Whats jokes
What do you call a tamal that's in a bed?
Tamaleto.
A disabled man stands up.
A blind man says, "You can stand?"
A deaf man says, "You can see?"
A mute person says, "You can hear?"
The disabled man says, "You can talk!"
Doctor: "What the actual f**k"
What do you call a reverse exorcism?
It's where a demon pulls a priest out of a child.
Why was 6 afraid of 7? Because 7 ate 9. So what was 10 scared of? Because he was in the middle of 9, 11.
If you’re ever bored, punch an orphan. What are they gonna do? Tell their parents?
Memes
What do you call an Indian man stuck in a tree?
A leaf.
What’s a gay person’s favorite book?
The dictionary.
I hate you—if you look at the first letters of the words, you'll know what I mean.
Interfischl
Happy
Apple
Tea
Eeeeeeeeeeeeeeeeeeeeeeeeeeeeeeeeeeeeee
What would you name a mummified squirrel?
Perhaps... Mumford?
What nails do carpenters hate to hit?
Thumb nails.
What do kids call a balanced meal?
A hamburger in each hand! XD XD XD XD
What's a vampire's favorite fruit? A neck-tarine.
What did one mountain climber say to the other mountain climber?
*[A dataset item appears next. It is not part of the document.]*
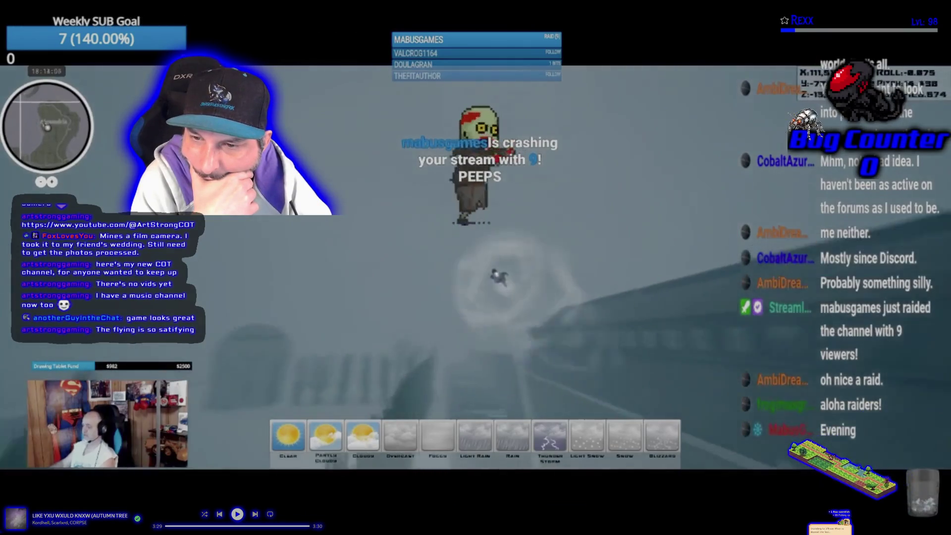
{"action": "key", "text": "Right"}
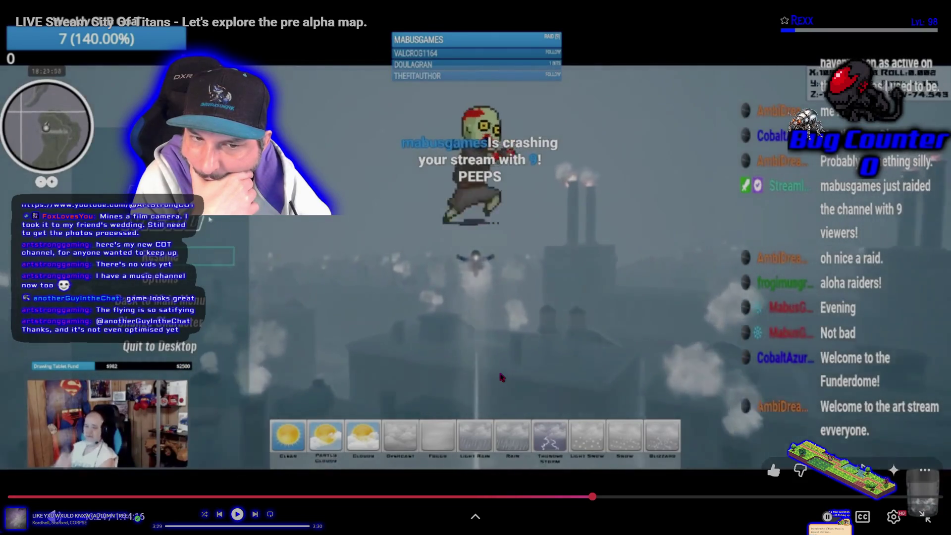
{"action": "key", "text": "Right"}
Man, you are really on edge.
What animal can't you trust with your homework?
A: A cheetah!
What kind of milk does a new age calf drink?
Dairy free.
What did the nose say to the finger?
"Stop picking me!"
If you're mad, hire an orphan, what are they gonna do, tell their parents? 🤣🤣
What do lemons 🍋 wear in the rain?
Yellow jackets.
What do Monica and Bill Clinton have in common? They both did not inhale. Lol.
What is the difference between a tree and when I walk home at night?